I like to write short tutorials on applied math concepts, with a large dose of tinkering, in Jupyter/IPython notebooks. These are mostly to help re-educate future me, but are also hopefully helpful to other random people on the internet. Instead of just sharing the actual notebook on my Github (which would probably actually be more helpful to some…), I reformat them as blog posts and put them on this blog.
There are prefab libraries out there that already do this – the main one is nbconvert
– but they are, in my experience, way more horsepower than I actually need, a little finnicky, require lots of dependencies, and are not necessarily easily customizable. Okay they’re great actually, but I like to roll my own and so I wrote my own converter that I’ll share the bones of here. Most of this is fairly straightforward, but the image conversion I thought was particularly clever and worth sharing.

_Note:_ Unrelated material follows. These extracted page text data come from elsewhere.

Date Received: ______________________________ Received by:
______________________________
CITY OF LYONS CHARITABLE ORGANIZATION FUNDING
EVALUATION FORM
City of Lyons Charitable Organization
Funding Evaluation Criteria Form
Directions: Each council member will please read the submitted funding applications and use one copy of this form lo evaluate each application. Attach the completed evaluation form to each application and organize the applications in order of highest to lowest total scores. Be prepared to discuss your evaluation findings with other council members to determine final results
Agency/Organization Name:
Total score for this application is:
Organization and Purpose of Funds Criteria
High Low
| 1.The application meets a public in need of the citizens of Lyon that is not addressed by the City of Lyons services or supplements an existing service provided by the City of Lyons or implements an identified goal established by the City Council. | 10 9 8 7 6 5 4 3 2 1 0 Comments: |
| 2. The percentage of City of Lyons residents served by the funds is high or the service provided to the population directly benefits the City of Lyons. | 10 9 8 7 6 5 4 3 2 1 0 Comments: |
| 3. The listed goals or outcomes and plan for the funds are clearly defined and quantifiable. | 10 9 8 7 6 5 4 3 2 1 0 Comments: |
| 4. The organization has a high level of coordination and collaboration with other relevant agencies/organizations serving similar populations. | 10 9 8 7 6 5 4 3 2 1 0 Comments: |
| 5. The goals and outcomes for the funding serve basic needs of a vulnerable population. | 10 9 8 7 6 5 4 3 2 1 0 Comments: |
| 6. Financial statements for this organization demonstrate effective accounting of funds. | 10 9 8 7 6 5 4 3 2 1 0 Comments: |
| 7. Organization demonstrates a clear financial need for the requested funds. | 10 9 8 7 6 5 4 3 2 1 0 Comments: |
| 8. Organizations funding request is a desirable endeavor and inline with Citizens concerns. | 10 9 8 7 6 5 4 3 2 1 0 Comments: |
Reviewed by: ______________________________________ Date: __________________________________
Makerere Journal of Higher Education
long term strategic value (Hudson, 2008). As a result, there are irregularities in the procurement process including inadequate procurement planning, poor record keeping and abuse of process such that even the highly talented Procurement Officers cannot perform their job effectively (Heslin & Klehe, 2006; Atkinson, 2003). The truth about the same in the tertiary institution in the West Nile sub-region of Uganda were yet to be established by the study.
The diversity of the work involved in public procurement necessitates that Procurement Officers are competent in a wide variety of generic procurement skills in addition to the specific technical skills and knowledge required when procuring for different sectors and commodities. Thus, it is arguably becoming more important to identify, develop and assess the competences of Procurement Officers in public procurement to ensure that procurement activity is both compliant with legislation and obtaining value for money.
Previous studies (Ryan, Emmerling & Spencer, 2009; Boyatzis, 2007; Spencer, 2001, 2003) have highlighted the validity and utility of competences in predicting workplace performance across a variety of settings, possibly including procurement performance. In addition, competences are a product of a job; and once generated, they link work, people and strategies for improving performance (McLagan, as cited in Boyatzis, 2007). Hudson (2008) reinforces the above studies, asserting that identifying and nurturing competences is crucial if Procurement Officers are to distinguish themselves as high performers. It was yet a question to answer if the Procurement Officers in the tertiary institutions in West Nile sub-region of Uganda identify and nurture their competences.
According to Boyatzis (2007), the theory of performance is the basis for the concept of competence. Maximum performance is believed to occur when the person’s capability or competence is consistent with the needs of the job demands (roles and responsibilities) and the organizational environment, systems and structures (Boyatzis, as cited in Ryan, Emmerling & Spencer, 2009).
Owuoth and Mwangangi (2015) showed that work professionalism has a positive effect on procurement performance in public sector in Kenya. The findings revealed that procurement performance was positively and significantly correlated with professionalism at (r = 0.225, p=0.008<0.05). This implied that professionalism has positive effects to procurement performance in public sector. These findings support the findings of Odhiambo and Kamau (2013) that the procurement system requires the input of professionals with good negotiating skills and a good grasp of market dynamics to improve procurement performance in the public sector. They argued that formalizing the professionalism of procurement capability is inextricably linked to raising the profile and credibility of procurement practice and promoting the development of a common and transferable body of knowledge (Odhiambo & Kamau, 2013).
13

The first amazing thing to note is that a Jupyter notebook is just a big JSON file. Try opening a notebook as raw text and you’ll see something like:
{
"cells": [
{
"cell_type": "markdown",
"metadata": {},
"source": [ ... ]
},
{
"cell_type": "code",
"execution_count": 1,
"metadata": {},
"outputs": [],
"source": [
"import matplotlib.pyplot as plt\n",
"import numpy as np\n",
"import scipy.stats\n",
"from scipy.spatial import distance_matrix"
]
}, ...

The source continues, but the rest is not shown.